Le partage amiable : les indivisaires composent des lots (parcelles, soultes) et se les répartissent. C'est la voie la plus économique, à condition de s'entendre sur les valeurs — attention aussi à ne pas créer de parcelles enclavées lors de la division : notre page sur le droit de passage et l'état d'enclave explique les servitudes qui en résultent. La vente : le bien est cédé et le prix partagé ; la cession d'une quote-part à un tiers ouvre un droit de préemption au profit des coïndivisaires. Le partage judiciaire, enfin, lorsque l'accord est impossible : plus long et plus coûteux, il doit rester l'ultime recours.

Deux outils méritent une attention particulière dans un cadre familial : l'attribution préférentielle, qui permet à l'héritier exploitant de se voir attribuer les terres à charge de soulte, et la donation-partage, qui évite en amont la naissance même de l'indivision en répartissant les biens du vivant des parents. Enfin, si certaines parcelles indivises sont retombées en friche faute de décision, leur remise en culture peut être exigée ou organisée avant tout partage, pour préserver la valeur du patrimoine.

Questions fréquentes

Peut-on louer des terres agricoles indivises à un fermier ?

Oui, mais la conclusion d'un bail rural sur un bien indivis exige en principe l'accord de tous les indivisaires : la majorité des deux tiers, suffisante pour les baux d'habitation, ne s'applique pas aux baux portant sur un immeuble à usage agricole. Un bail consenti par un seul indivisaire sans mandat est inopposable aux autres, qui peuvent en demander l'inefficacité à leur égard.

Un indivisaire peut-il exploiter seul les terres de l'indivision ?

Il le peut avec l'accord des autres, formalisé de préférence par écrit. L'indivisaire qui use privativement du bien indivis est, sauf convention contraire, redevable d'une indemnité d'occupation envers l'indivision. À l'inverse, celui qui engage des frais nécessaires à la conservation des terres peut en demander le remboursement à l'indivision.

Comment sortir d'une indivision sur des terres agricoles ?
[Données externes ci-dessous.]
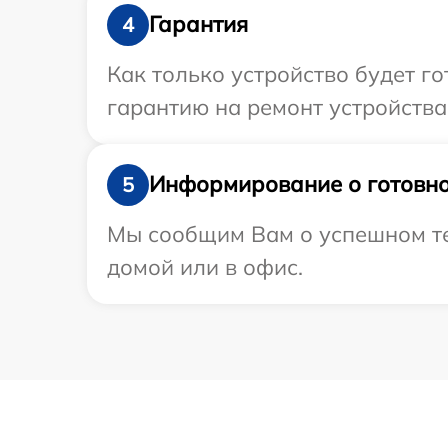
Гарантия
4
Как только устройство будет 
гарантию на ремонт устройства 
Информирование о готовно
5
Мы сообщим Вам о успешном тес
домой или в офис.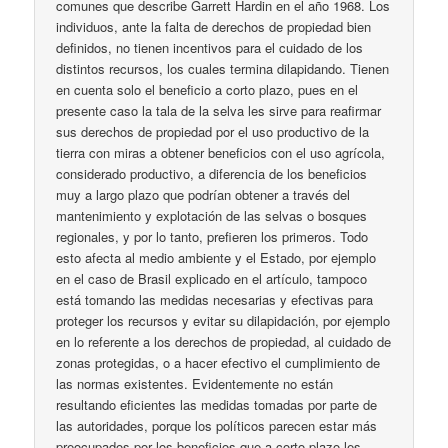
comunes que describe Garrett Hardin en el año 1968. Los
individuos, ante la falta de derechos de propiedad bien
definidos, no tienen incentivos para el cuidado de los
distintos recursos, los cuales termina dilapidando. Tienen
en cuenta solo el beneficio a corto plazo, pues en el
presente caso la tala de la selva les sirve para reafirmar
sus derechos de propiedad por el uso productivo de la
tierra con miras a obtener beneficios con el uso agrícola,
considerado productivo, a diferencia de los beneficios
muy a largo plazo que podrían obtener a través del
mantenimiento y explotación de las selvas o bosques
regionales, y por lo tanto, prefieren los primeros. Todo
esto afecta al medio ambiente y el Estado, por ejemplo
en el caso de Brasil explicado en el artículo, tampoco
está tomando las medidas necesarias y efectivas para
proteger los recursos y evitar su dilapidación, por ejemplo
en lo referente a los derechos de propiedad, al cuidado de
zonas protegidas, o a hacer efectivo el cumplimiento de
las normas existentes. Evidentemente no están
resultando eficientes las medidas tomadas por parte de
las autoridades, porque los políticos parecen estar más
preocupados por los beneficios que a corto plazo les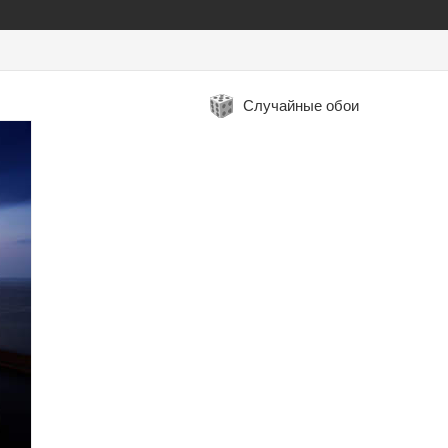
Случайные обои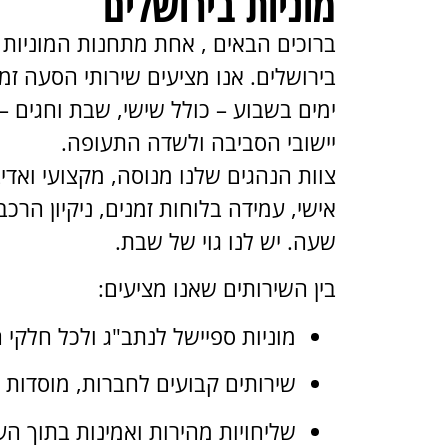
מוניות בירושלים
ברוכים הבאים , אחת מתחנות המוניות 
ימים בשבוע – כולל שישי, שבת וחגים – 
יישובי הסביבה ולשדה התעופה.
צוות הנהגים שלנו מנוסה, מקצועי ואדי
אישי, עמידה בלוחות זמנים, ניקיון הרכ
שעה. יש לנו גוי של שבת.
בין השירותים שאנו מציעים:
מוניות ספיישל לנתב"ג ולכל חלקי 
שירותים קבועים לחברות, מוסדות 
שליחויות מהירות ואמינות בתוך הע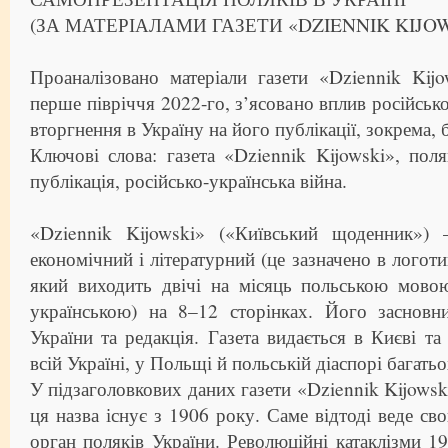
(ЗА МАТЕРІАЛАМИ ГАЗЕТИ «DZIENNIK KIJOWSK
Проаналізовано матеріали газети «Dziennik Kij
перше півріччя 2022-го, з’ясовано вплив російсь
вторгнення в Україну на його публікації, зокрема, 
Ключові слова: газета «Dziennik Kijowski», поляк
публікація, російсько-українська війна.
«Dziennik Kijowski» («Київський щоденник») 
економічний і літературний (це зазначено в логоти
який виходить двічі на місяць польською мовою
українською) на 8–12 сторінках. Його засновн
України та редакція. Газета видається в Києві т
всій Україні, у Польщі й польській діаспорі багатьо
У підзаголовкових даних газети «Dziennik Kijowsk
ця назва існує з 1906 року. Саме відтоді веде св
орган поляків України. Революційні катаклізми 1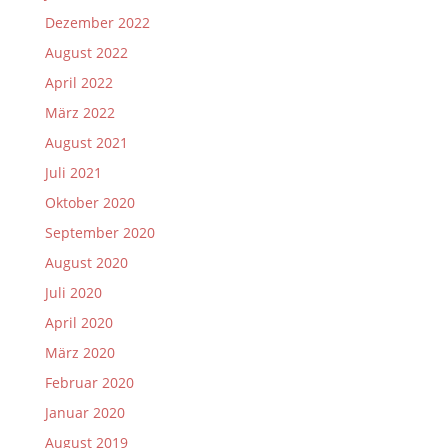
Dezember 2022
August 2022
April 2022
März 2022
August 2021
Juli 2021
Oktober 2020
September 2020
August 2020
Juli 2020
April 2020
März 2020
Februar 2020
Januar 2020
August 2019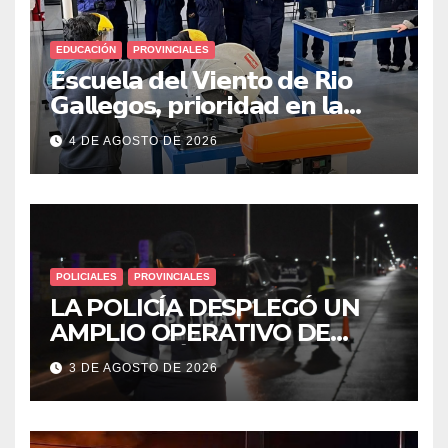
EDUCACIÓN
PROVINCIALES
𝗘𝘀𝗰𝘂𝗲𝗹𝗮 𝗱𝗲𝗹 𝗩𝗶𝗲𝗻𝘁𝗼 𝗱𝗲 𝗥𝗶𝗼
𝗚𝗮𝗹𝗹𝗲𝗴𝗼𝘀, 𝗽𝗿𝗶𝗼𝗿𝗶𝗱𝗮𝗱 𝗲𝗻 𝗹𝗮
𝘀𝗲𝗴𝘂𝗿𝗶𝗱𝗮𝗱: 𝗖𝗹𝗮𝘃𝗲 𝗲𝗻 𝗲𝗹 𝗶𝗻𝗶𝗰𝗶𝗼
4 DE AGOSTO DE 2026
𝗱𝗲 𝗹𝗼𝘀 𝘁𝗮𝗹𝗹𝗲𝗿𝗲𝘀 𝗶𝗻𝗱𝘂𝘀𝘁𝗿𝗶𝗮𝗹𝗲𝘀
POLICIALES
PROVINCIALES
LA POLICÍA DESPLEGÓ UN
AMPLIO OPERATIVO DE
PREVENCIÓN Y CONTROLES
3 DE AGOSTO DE 2026
EN TODA LA CIUDAD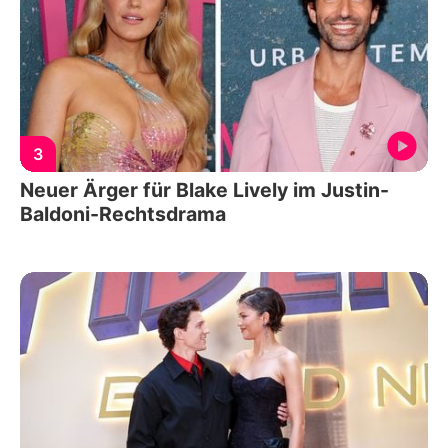
3
Neuer Ärger für Blake Lively im Justin-
Baldoni-Rechtsdrama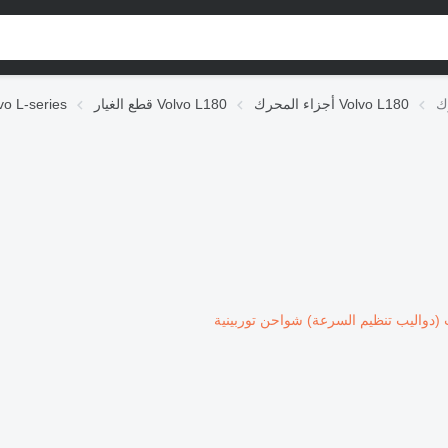
أجزاء المحرك Volvo L180
قطع الغيار Volvo L180
قطع الغيار L-series
(دواليب تنظيم السرعة)
شواحن توربينية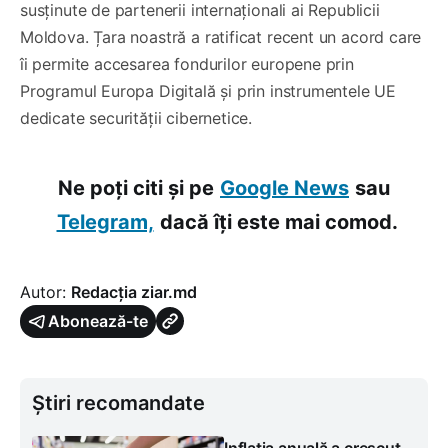
susținute de partenerii internaționali ai Republicii
Moldova. Țara noastră a ratificat recent un acord care
îi permite accesarea fondurilor europene prin
Programul Europa Digitală și prin instrumentele UE
dedicate securității cibernetice.
Ne poți citi și pe
Google News
sau
Telegram,
dacă îți este mai comod.
Autor:
Redacția ziar.md
Abonează-te
Știri recomandate
Inflația anuală a crescut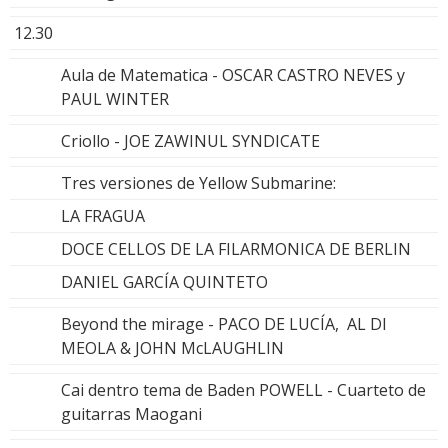
12.30
Aula de Matematica - OSCAR CASTRO NEVES y
PAUL WINTER
Criollo - JOE ZAWINUL SYNDICATE
Tres versiones de Yellow Submarine:
LA FRAGUA
DOCE CELLOS DE LA FILARMONICA DE BERLIN
DANIEL GARCÍA QUINTETO
Beyond the mirage - PACO DE LUCÍA, AL DI
MEOLA & JOHN McLAUGHLIN
Cai dentro tema de Baden POWELL - Cuarteto de
guitarras Maogani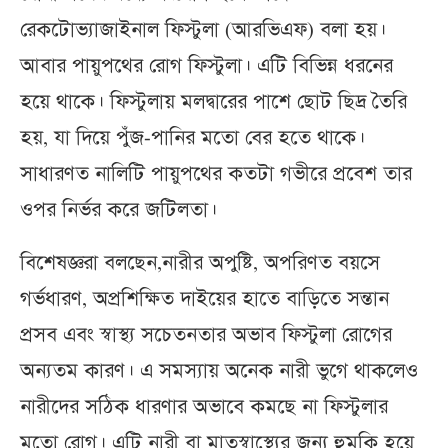
রেকটোভ্যাজাইনাল ফিস্টুলা (আরভিএফ) বলা হয়।
আবার পায়ুপথের রোগ ফিস্টুলা। এটি বিভিন্ন ধরনের
হয়ে থাকে। ফিস্টুলায় মলদ্বারের পাশে ছোট ছিদ্র তৈরি
হয়, যা দিয়ে পুঁজ-পানির মতো বের হতে থাকে।
সাধারণত নালিটি পায়ুপথের কতটা গভীরে প্রবেশ তার
ওপর নির্ভর করে জটিলতা।
বিশেষজ্ঞরা বলছেন,নারীর অপুষ্টি, অপরিণত বয়সে
গর্ভধারণ, অপ্রশিক্ষিত দাইয়ের হাতে বাড়িতে সন্তান
প্রসব এবং স্বাস্থ্য সচেতনতার অভাব ফিস্টুলা রোগের
অন্যতম কারণ। এ সমস্যায় অনেক নারী ভুগে থাকলেও
নারীদের সঠিক ধারণার অভাবে কমছে না ফিস্টুলার
মতো রোগ। এটি নারী বা মাতৃস্বাস্থ্যের জন্য হুমকি হয়ে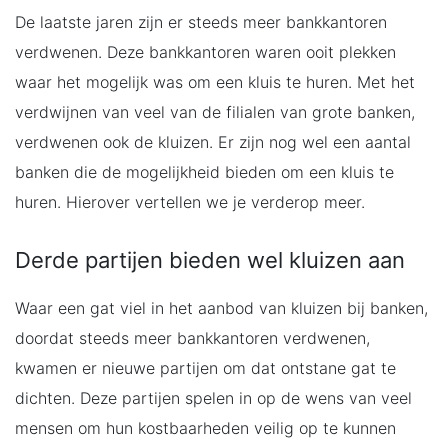
De laatste jaren zijn er steeds meer bankkantoren
verdwenen. Deze bankkantoren waren ooit plekken
waar het mogelijk was om een kluis te huren. Met het
verdwijnen van veel van de filialen van grote banken,
verdwenen ook de kluizen. Er zijn nog wel een aantal
banken die de mogelijkheid bieden om een kluis te
huren. Hierover vertellen we je verderop meer.
Derde partijen bieden wel kluizen aan
Waar een gat viel in het aanbod van kluizen bij banken,
doordat steeds meer bankkantoren verdwenen,
kwamen er nieuwe partijen om dat ontstane gat te
dichten. Deze partijen spelen in op de wens van veel
mensen om hun kostbaarheden veilig op te kunnen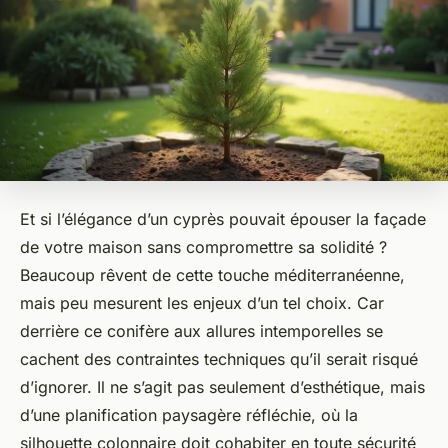
Et si l’élégance d’un cyprès pouvait épouser la façade
de votre maison sans compromettre sa solidité ?
Beaucoup rêvent de cette touche méditerranéenne,
mais peu mesurent les enjeux d’un tel choix. Car
derrière ce conifère aux allures intemporelles se
cachent des contraintes techniques qu’il serait risqué
d’ignorer. Il ne s’agit pas seulement d’esthétique, mais
d’une planification paysagère réfléchie, où la
silhouette colonnaire doit cohabiter en toute sécurité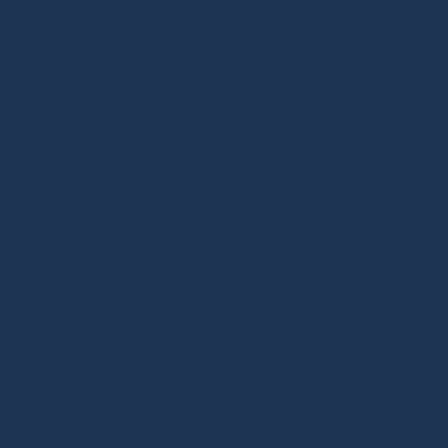
Дизайнерская мебель в Москве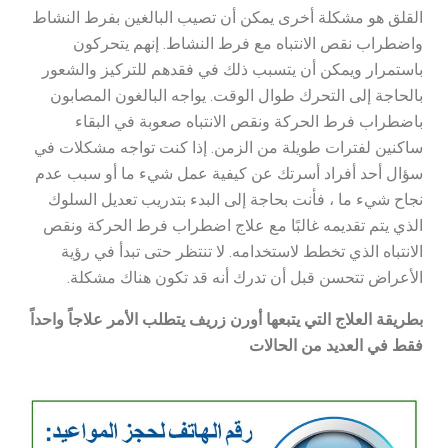
القلق هو مشكلة أخرى يمكن أن تصيب البالغين بفرط النشاط
واضطراب نقص الانتباه مع فرط النشاط. إنهم يتحركون
باستمرار ويمكن أن يتسبب ذلك في فقدهم للتركيز والشعور
بالحاجة إلى التحرك طوال الوقت. يواجه البالغون المصابون
باضطراب فرط الحركة ونقص الانتباه صعوبة في البقاء
ساكنين لفترات طويلة من الزمن. إذا كنت تواجه مشكلات في
سؤال أحد أفراد أسرتك عن كيفية عمل شيء ما أو سبب عدم
نجاح شيء ما ، فأنت بحاجة إلى البدء بتدريب تعديل السلوك
الذي يتم تقديمه غالبًا مع علاج اضطراب فرط الحركة ونقص
الانتباه الذي تخطط لاستخدامه. لا تنتظر حتى تبدأ في رؤية
الأعراض تتحسن قبل أن تدرك أنه قد تكون هناك مشكلة.
بطريقة العلاج التي يتبعها أورن زريف يتطلب الأمر علاجاً واحداً
فقط في العديد من الحالات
Trois voies principales : le partage amiable, qui répartit les parcelles entre indivisaires, la vente du bien suivie du partage du prix, ou la cession de sa quote-part, les coïndivisaires disposant alors d'un droit de préemption. Nul ne pouvant être contraint de demeurer dans l'indivision, chacun peut provoquer le partage, au besoin en justice. L'attribution préférentielle peut permettre à l'exploitant de conserver l'outil de travail.